While living in Western society we are in an atmosphere of convenience and modern life. It is easy to dismiss or overlook the power and need for time in nature. First and foremost, the earth literally sustains every aspect of our existence. We need the earth to exist. Logically it might be wise to spend some time with it, venturing outside in nature to connect with it purely because it is a requirement of life. The body requires Vitamin D and we get that from spending a moderate amount of time in the sun. Many people have very low Vitamin D levels, and though some of that comes from very poor gut health, another aspect that can’t be overlooked is that our society now spends far less time outdoors.

Nature has certain rhythms inherent to it such as the rising and setting of the sun, the seasons, and so on. The rhythms are different based on the area where you live. When you spend time regularly in nature calibrating with those natural rhythms, there is a stress-reducing and body-supporting element that naturally occurs. Spending time in nature two to three times weekly supports the body in optimal function and assists in decreasing the effects of stress.

In Summary

Stress is a part of all of our lives. Stress negatively affects the health of the body and is related to most illnesses and diseases in one way or another. Creating lifestyle changes make way for a higher quality of life and function, and can also interrupt or stop the unconscious overriding cycle of stress that often runs many people’s lives.

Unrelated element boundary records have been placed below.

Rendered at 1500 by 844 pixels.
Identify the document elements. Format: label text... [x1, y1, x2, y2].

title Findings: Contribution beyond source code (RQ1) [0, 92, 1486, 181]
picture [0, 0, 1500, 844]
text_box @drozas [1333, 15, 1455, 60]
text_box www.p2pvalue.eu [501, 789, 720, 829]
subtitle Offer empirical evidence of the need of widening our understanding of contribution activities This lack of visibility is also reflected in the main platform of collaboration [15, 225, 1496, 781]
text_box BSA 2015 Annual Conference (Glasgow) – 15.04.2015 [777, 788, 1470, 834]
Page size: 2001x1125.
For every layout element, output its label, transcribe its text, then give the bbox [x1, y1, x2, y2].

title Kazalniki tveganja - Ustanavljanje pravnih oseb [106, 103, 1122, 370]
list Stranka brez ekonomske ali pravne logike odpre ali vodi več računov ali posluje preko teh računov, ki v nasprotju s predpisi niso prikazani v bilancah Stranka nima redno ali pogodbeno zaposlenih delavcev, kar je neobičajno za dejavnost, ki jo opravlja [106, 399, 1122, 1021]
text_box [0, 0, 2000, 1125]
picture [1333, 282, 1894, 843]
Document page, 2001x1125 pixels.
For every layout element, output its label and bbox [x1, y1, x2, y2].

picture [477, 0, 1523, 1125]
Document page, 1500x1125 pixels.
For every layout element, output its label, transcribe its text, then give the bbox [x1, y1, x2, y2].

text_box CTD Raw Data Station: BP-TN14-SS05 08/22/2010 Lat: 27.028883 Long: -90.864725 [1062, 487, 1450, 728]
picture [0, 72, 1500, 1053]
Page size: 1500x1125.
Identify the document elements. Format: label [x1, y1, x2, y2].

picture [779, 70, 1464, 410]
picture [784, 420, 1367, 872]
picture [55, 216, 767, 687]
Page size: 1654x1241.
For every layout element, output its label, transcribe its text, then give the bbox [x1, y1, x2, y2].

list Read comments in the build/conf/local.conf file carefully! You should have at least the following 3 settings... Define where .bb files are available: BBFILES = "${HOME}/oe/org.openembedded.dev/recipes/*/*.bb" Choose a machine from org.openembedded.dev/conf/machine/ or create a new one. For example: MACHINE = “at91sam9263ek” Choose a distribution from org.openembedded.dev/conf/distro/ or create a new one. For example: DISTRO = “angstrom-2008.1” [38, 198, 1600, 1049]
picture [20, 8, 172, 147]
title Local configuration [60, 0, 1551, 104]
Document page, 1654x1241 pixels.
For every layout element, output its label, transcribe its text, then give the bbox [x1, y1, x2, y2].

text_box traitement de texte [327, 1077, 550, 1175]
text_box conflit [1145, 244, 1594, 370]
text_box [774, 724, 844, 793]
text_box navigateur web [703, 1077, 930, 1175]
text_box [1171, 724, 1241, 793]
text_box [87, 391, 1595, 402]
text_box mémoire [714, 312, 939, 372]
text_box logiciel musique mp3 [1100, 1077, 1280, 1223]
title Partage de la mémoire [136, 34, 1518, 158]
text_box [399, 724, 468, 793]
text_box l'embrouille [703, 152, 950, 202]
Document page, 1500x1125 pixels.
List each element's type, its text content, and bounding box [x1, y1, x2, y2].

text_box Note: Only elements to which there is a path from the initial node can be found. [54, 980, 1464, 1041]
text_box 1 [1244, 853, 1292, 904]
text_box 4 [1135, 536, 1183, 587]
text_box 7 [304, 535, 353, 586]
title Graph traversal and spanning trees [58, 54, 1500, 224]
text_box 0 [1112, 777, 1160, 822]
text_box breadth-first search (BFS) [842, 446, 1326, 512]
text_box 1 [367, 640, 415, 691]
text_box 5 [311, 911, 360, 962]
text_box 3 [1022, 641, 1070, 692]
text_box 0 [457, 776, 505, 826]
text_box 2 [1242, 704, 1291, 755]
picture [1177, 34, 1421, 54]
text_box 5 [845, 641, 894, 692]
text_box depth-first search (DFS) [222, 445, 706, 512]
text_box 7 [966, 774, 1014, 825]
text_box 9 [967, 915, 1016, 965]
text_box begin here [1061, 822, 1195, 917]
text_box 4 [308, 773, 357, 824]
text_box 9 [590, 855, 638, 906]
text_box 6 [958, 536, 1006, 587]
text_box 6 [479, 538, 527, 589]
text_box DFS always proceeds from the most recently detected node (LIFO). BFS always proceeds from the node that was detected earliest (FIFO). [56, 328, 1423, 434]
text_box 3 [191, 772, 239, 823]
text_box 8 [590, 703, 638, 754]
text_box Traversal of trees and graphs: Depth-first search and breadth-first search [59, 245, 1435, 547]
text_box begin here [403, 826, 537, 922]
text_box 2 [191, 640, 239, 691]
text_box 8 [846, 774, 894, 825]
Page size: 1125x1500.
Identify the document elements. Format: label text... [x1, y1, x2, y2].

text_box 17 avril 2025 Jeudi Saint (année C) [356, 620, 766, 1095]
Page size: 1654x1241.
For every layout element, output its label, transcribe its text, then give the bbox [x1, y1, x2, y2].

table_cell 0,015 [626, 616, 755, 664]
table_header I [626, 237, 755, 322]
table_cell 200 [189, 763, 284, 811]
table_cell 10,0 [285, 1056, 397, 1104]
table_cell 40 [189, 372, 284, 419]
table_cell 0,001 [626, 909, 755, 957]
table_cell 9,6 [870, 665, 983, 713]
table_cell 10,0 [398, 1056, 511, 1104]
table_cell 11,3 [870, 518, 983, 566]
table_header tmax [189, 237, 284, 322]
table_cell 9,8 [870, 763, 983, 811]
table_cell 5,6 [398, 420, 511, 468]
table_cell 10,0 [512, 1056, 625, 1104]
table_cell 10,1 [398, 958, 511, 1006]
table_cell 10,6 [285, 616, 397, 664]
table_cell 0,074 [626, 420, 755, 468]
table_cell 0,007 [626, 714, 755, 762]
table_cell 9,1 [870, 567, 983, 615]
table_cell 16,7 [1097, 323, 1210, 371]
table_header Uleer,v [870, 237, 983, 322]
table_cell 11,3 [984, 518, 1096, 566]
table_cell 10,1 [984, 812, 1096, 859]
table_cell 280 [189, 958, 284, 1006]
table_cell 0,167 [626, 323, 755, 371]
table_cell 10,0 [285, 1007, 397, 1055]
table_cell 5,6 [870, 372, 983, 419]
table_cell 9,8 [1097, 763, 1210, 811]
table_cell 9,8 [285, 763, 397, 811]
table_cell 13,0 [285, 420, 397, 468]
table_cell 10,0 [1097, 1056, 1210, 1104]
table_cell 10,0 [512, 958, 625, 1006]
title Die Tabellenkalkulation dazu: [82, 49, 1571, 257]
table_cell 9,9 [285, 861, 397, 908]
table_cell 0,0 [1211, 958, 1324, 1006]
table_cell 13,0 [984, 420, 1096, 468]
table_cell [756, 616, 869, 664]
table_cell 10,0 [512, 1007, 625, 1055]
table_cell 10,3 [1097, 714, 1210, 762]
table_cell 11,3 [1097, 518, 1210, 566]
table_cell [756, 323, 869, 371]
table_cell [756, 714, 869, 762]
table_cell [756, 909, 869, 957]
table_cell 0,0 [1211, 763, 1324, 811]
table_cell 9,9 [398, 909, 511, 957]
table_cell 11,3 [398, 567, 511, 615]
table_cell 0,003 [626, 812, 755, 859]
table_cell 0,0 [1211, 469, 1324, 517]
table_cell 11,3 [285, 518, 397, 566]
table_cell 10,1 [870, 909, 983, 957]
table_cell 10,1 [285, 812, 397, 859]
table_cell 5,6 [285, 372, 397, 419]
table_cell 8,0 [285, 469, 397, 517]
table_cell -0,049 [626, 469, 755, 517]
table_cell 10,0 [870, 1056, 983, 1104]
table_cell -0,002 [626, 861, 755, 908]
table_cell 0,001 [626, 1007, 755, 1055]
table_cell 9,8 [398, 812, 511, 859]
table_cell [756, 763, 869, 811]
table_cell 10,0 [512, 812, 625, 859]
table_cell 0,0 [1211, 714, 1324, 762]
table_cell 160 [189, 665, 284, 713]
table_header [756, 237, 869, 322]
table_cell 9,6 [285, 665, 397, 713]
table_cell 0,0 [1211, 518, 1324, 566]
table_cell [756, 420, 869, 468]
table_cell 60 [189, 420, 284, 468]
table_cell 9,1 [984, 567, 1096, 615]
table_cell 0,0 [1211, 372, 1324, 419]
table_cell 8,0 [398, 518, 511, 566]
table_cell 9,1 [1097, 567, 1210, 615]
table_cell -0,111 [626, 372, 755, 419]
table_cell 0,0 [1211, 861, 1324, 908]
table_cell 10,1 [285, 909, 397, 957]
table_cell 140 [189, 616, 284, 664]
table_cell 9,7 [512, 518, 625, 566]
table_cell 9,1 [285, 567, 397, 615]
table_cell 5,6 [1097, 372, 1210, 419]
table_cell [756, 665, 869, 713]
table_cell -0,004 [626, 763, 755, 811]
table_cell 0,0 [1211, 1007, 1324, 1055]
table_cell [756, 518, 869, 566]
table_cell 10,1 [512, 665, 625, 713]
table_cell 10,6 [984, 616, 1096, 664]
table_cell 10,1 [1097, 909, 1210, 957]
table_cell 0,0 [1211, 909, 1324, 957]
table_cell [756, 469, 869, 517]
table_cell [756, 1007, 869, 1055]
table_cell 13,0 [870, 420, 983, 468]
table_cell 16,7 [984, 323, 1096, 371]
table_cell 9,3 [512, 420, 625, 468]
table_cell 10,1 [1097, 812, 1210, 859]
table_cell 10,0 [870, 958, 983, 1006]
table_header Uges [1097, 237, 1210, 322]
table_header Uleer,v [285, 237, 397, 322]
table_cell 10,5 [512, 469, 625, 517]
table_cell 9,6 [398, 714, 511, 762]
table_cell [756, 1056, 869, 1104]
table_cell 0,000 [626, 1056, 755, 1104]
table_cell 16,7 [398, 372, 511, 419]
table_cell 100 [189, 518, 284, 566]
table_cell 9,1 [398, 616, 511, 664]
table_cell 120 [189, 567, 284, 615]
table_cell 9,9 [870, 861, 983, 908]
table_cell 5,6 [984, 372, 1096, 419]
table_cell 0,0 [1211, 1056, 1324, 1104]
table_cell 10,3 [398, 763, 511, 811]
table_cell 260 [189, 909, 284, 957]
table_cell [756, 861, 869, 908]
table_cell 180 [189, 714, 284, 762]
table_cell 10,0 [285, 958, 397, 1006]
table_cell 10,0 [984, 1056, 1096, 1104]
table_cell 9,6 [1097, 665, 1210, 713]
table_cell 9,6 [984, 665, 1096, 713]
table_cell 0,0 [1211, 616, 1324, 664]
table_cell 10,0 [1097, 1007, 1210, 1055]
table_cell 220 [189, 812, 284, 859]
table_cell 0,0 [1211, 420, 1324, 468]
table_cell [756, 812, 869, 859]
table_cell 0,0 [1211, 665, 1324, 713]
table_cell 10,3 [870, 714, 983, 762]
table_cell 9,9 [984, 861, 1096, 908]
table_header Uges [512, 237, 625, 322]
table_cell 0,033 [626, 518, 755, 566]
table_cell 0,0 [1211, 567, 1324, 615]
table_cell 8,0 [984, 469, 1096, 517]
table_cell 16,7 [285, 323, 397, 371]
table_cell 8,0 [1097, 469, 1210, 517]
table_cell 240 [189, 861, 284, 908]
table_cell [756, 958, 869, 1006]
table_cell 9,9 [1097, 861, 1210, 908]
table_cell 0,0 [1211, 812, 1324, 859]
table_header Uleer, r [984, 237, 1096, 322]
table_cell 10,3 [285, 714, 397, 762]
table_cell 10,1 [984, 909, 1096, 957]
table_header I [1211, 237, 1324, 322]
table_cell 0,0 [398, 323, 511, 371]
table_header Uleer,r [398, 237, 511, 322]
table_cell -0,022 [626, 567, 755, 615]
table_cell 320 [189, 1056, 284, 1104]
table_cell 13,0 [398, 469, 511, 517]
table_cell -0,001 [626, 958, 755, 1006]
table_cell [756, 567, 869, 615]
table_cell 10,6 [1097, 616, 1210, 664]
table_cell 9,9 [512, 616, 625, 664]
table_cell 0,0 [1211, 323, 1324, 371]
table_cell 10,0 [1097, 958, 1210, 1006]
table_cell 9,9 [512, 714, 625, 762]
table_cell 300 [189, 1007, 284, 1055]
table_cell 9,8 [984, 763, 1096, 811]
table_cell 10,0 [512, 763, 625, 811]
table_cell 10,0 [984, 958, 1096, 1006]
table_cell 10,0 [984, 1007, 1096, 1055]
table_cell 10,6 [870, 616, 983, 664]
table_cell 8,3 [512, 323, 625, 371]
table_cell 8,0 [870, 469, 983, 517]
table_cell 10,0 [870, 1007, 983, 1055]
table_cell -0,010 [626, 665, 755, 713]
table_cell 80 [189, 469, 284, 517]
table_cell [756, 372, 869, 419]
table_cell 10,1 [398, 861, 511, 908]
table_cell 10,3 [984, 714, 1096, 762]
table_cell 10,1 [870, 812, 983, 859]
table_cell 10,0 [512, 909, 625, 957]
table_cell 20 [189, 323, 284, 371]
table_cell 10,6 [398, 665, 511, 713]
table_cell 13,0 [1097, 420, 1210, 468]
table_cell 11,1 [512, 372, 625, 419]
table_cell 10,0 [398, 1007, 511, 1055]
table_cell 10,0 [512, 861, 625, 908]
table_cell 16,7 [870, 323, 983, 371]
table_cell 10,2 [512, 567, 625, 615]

Consistent practices of meditation, creating downtime, and spending time in nature are three practices that require no money and not a lot of time. Since money and time are the first two excuses most people use to justify not doing it, there’s really no excuse for not taking a few minutes to press the reset button.

You know you have stress. You know it negatively affects your health. Here are three practices that you can implement today to help combat the effects and promote health in your body.